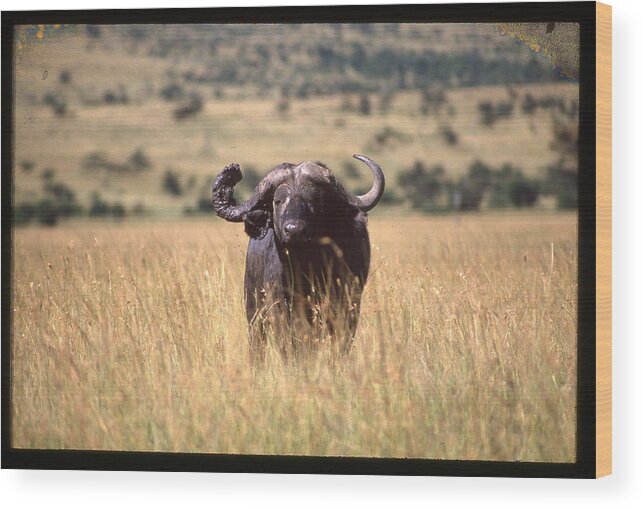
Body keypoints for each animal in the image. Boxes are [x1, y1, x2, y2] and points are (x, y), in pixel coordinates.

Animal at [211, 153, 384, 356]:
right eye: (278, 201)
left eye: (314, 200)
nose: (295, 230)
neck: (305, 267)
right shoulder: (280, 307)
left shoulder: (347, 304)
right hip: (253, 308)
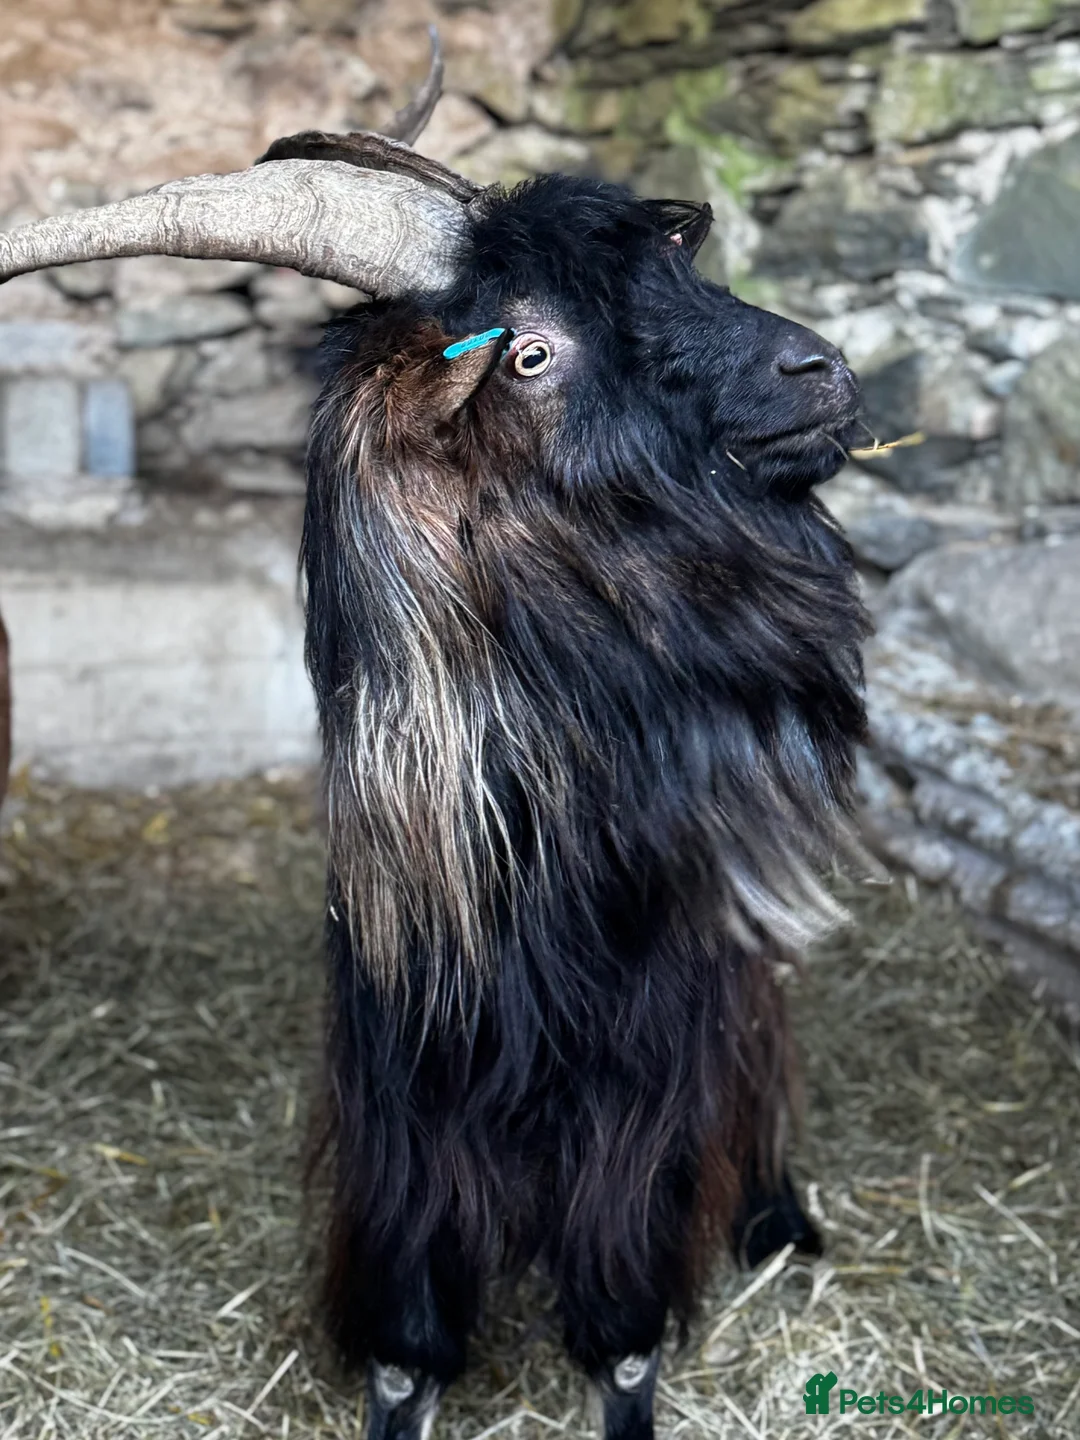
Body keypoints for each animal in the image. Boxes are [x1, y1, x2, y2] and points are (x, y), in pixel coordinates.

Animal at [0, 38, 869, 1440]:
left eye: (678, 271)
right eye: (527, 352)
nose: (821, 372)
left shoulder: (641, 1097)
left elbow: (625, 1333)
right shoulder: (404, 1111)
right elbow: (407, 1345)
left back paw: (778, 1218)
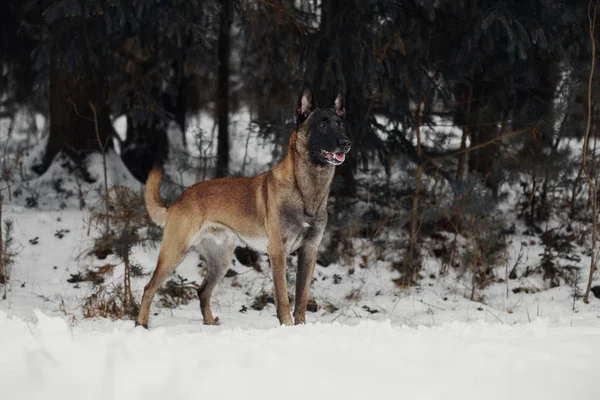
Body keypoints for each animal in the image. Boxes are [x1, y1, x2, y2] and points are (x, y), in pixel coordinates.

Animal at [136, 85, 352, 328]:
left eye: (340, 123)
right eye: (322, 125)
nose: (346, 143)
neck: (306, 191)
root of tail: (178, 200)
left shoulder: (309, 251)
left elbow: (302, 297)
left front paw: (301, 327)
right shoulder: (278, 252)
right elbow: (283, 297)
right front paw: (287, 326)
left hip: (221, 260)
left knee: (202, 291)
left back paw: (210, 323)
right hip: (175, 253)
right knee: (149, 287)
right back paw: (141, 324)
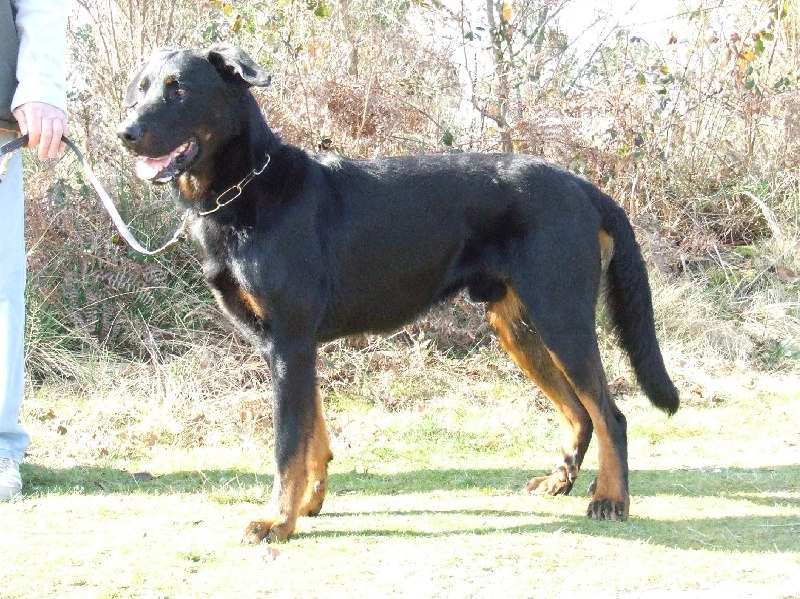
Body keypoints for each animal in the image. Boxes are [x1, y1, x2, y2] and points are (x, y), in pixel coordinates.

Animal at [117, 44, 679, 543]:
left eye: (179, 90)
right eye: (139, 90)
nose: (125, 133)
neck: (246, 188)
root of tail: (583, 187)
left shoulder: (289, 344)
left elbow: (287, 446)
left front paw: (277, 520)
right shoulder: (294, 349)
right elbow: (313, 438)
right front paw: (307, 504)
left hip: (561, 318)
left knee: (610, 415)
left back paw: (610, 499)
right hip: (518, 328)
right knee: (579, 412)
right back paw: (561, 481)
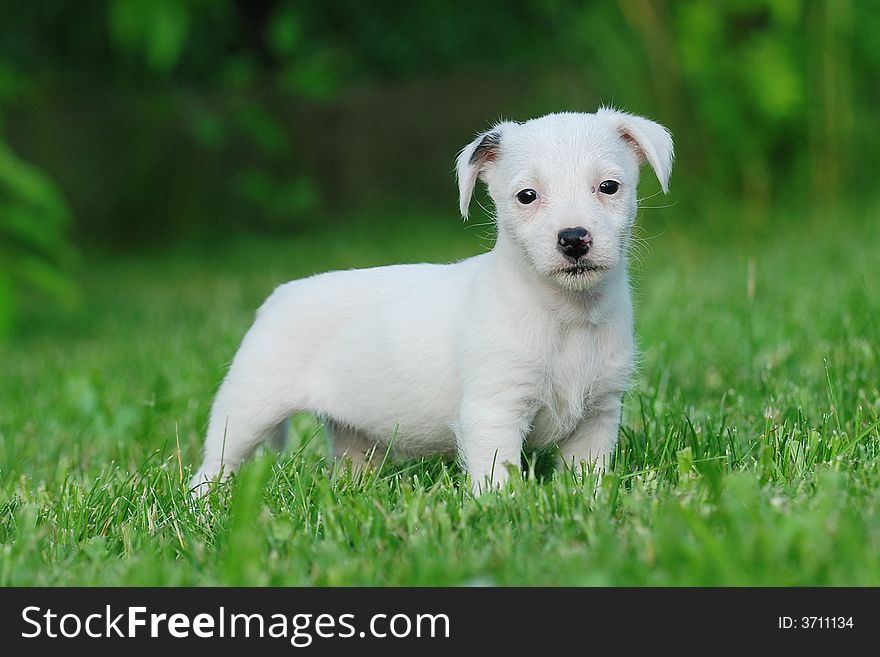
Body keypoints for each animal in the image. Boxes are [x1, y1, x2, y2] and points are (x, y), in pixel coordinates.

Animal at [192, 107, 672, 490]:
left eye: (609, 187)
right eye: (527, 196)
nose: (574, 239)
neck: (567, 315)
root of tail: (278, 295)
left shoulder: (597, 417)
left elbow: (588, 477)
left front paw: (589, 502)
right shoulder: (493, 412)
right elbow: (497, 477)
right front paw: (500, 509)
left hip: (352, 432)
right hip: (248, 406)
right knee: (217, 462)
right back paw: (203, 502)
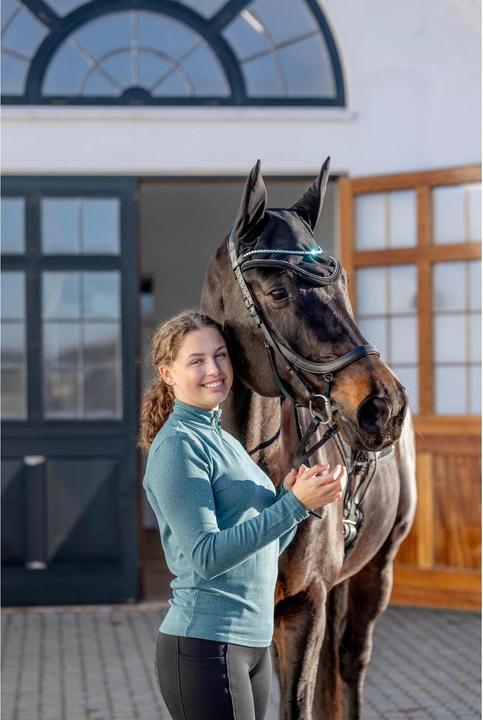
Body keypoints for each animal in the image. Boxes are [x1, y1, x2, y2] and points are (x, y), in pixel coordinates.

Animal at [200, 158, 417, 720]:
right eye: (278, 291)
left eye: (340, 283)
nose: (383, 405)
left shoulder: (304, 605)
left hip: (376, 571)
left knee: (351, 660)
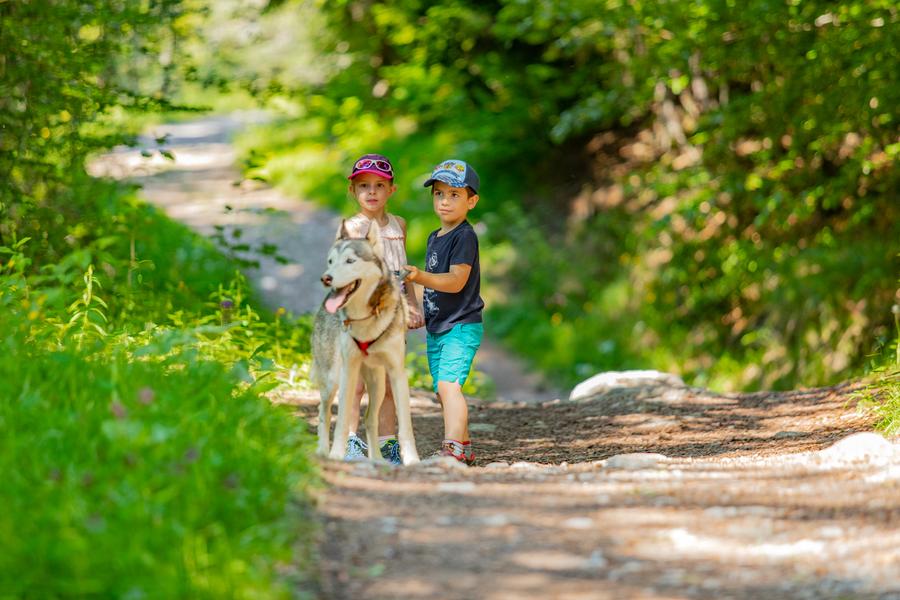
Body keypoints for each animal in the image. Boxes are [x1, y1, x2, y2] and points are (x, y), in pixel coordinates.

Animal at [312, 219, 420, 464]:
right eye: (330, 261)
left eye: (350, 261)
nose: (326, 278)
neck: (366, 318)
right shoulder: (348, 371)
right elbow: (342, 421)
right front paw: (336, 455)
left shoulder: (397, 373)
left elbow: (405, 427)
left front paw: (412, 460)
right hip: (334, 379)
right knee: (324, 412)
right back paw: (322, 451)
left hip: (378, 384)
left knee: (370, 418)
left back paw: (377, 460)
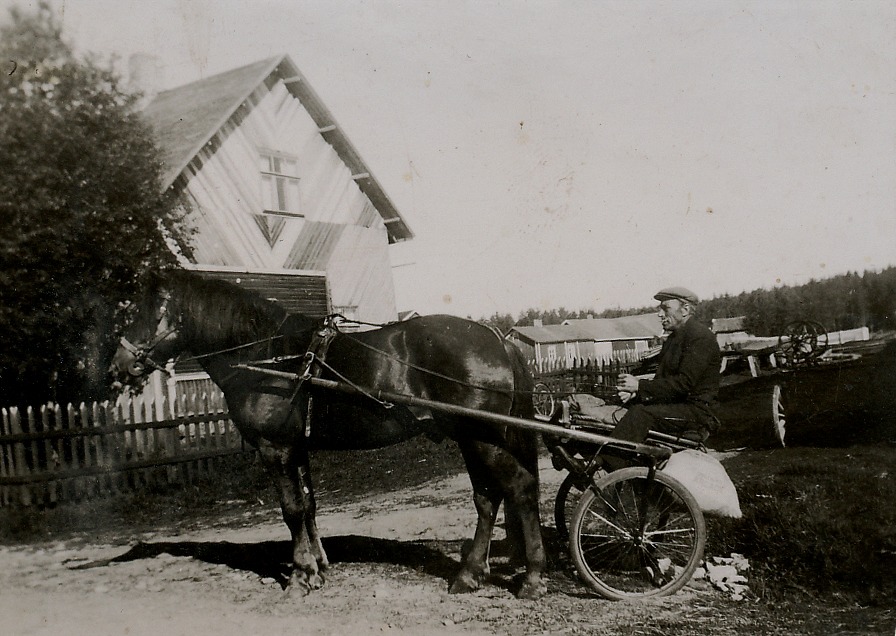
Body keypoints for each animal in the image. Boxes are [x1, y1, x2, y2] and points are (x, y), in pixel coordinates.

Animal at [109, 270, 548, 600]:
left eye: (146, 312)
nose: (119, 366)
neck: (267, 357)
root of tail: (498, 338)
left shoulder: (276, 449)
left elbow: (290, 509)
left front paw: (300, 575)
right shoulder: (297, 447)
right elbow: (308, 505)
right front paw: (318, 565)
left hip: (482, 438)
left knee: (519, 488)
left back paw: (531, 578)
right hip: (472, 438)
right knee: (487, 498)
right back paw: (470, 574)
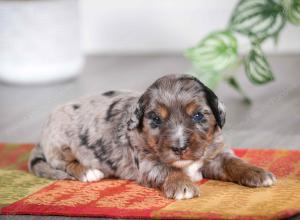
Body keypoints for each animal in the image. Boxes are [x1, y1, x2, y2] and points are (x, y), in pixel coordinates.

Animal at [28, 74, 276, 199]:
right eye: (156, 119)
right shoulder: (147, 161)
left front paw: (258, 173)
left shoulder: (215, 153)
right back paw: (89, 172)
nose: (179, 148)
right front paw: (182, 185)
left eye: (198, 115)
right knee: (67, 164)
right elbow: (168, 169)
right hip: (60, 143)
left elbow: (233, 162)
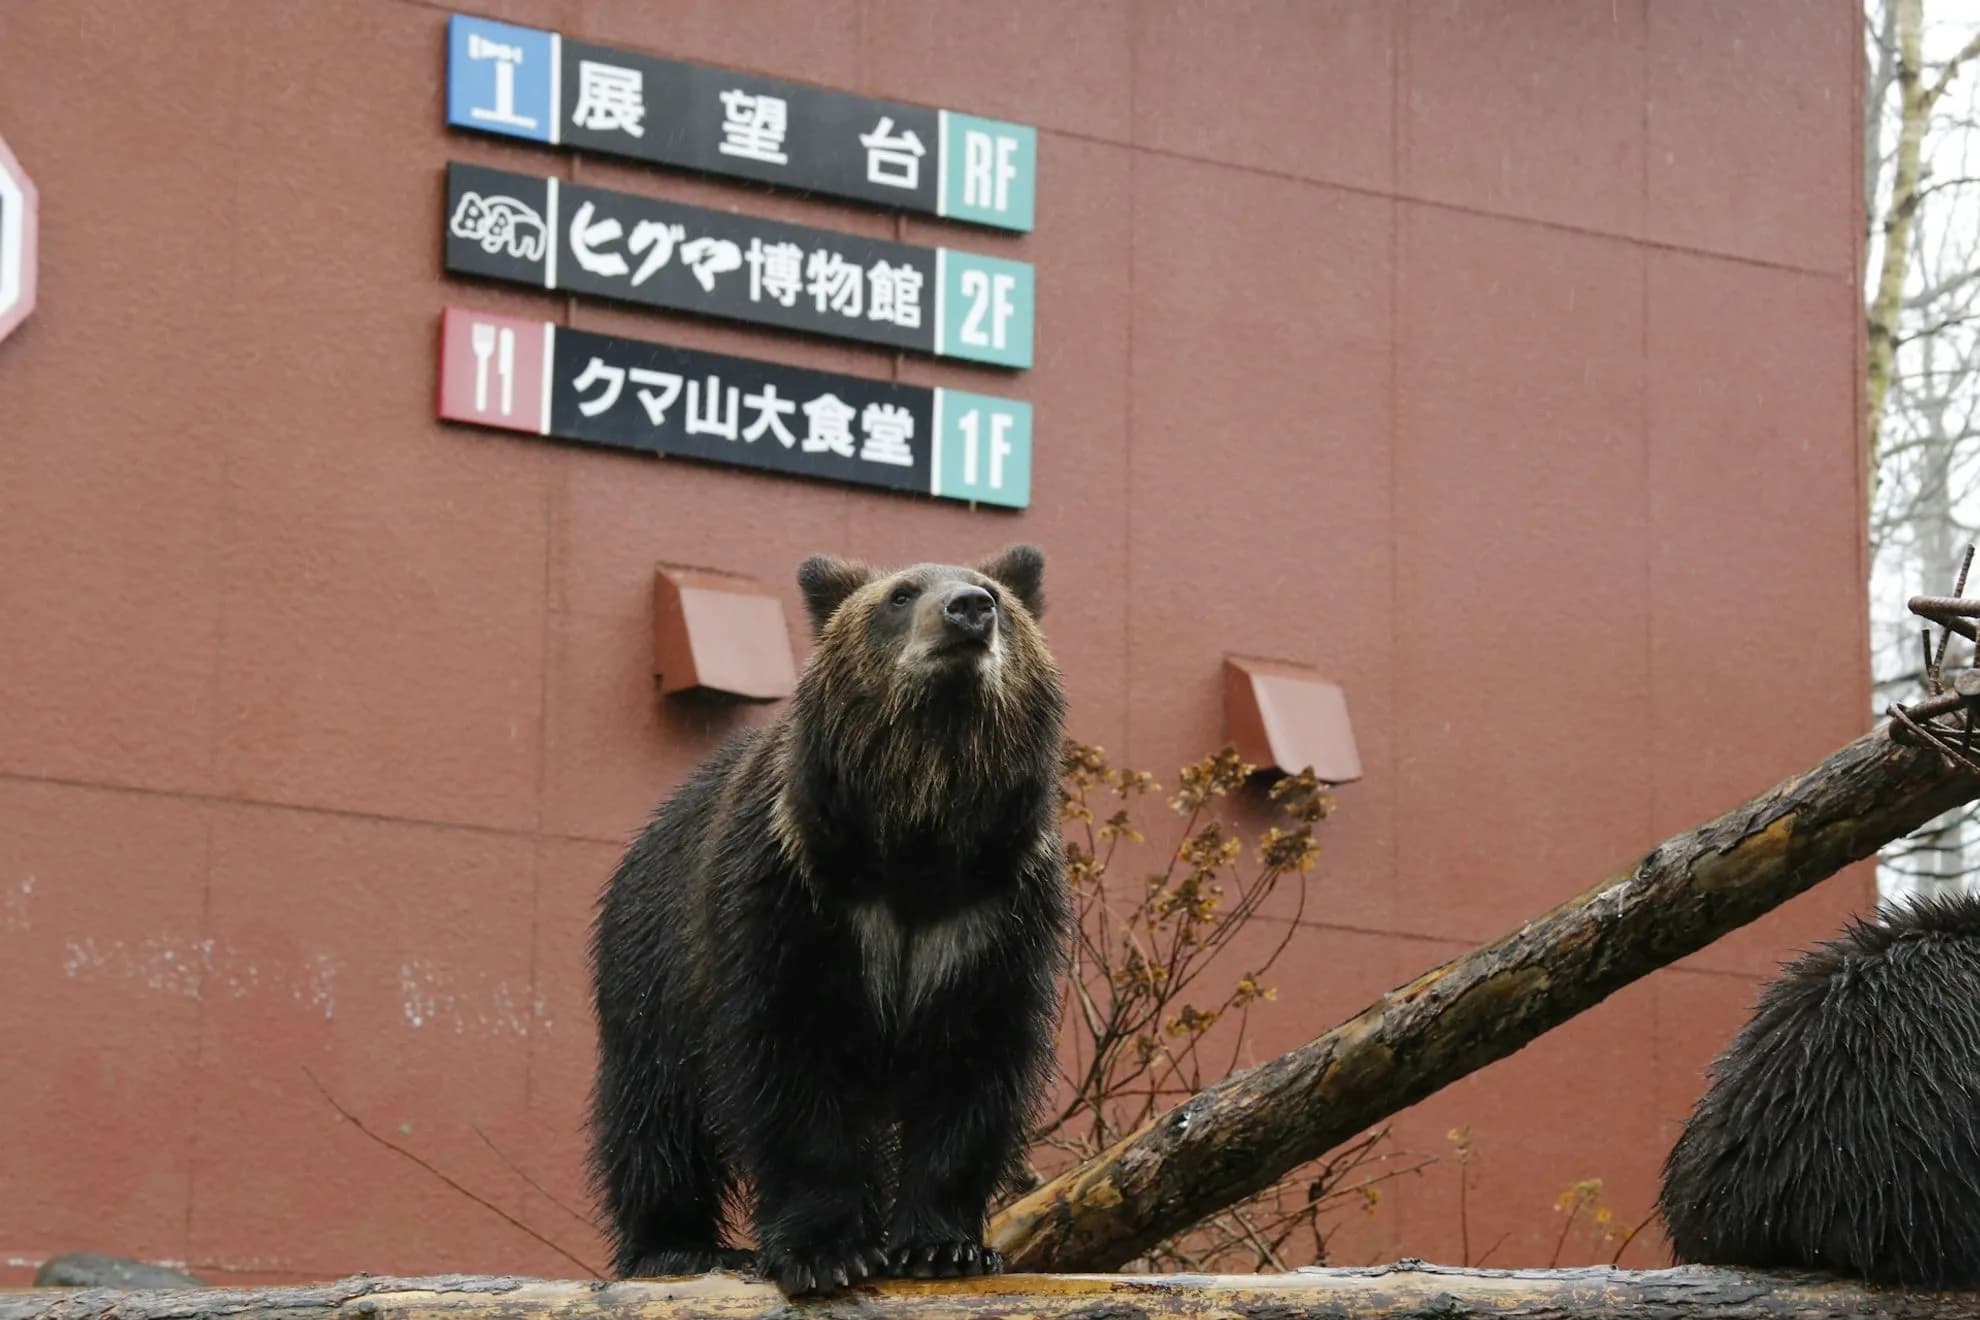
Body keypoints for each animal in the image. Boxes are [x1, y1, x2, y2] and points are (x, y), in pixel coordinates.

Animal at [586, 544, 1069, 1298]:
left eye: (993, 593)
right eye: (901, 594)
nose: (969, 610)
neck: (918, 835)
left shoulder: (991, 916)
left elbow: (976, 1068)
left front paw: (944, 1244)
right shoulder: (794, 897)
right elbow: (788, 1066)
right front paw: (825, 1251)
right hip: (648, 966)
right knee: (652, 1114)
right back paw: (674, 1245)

·····

Task instructions:
Leave out the pictures. Transcribe only the lines above, from the first through the one that contains "left elbow: (302, 297)".

Expected answer:
Body keypoints for each animal in the image. Boxes are [x1, y1, x2, y2] and points are (x, y), in pixel coordinates.

Animal at [211, 153, 384, 356]:
right eye: (278, 201)
left eye: (314, 200)
nose: (295, 230)
neck: (305, 267)
right shoulder: (280, 307)
left shoulder: (347, 304)
right hip: (253, 308)
Body keypoints for each animal in the image. Boxes are [x1, y1, x2, y2] and points are (x, y), in pixel coordinates.

Animal at [0, 38, 869, 1440]:
left eye: (678, 271)
right eye: (527, 352)
nose: (821, 372)
left shoulder: (641, 1097)
left elbow: (625, 1333)
right shoulder: (404, 1111)
right elbow: (407, 1345)
left back paw: (778, 1218)
Body keypoints for each animal in the image. Boxes are [x1, y1, x2, y2] and points are (x, y), in pixel coordinates.

Animal at [136, 85, 352, 328]:
left eye: (340, 123)
right eye: (322, 125)
nose: (346, 143)
neck: (306, 191)
root of tail: (178, 200)
left shoulder: (309, 251)
left elbow: (302, 297)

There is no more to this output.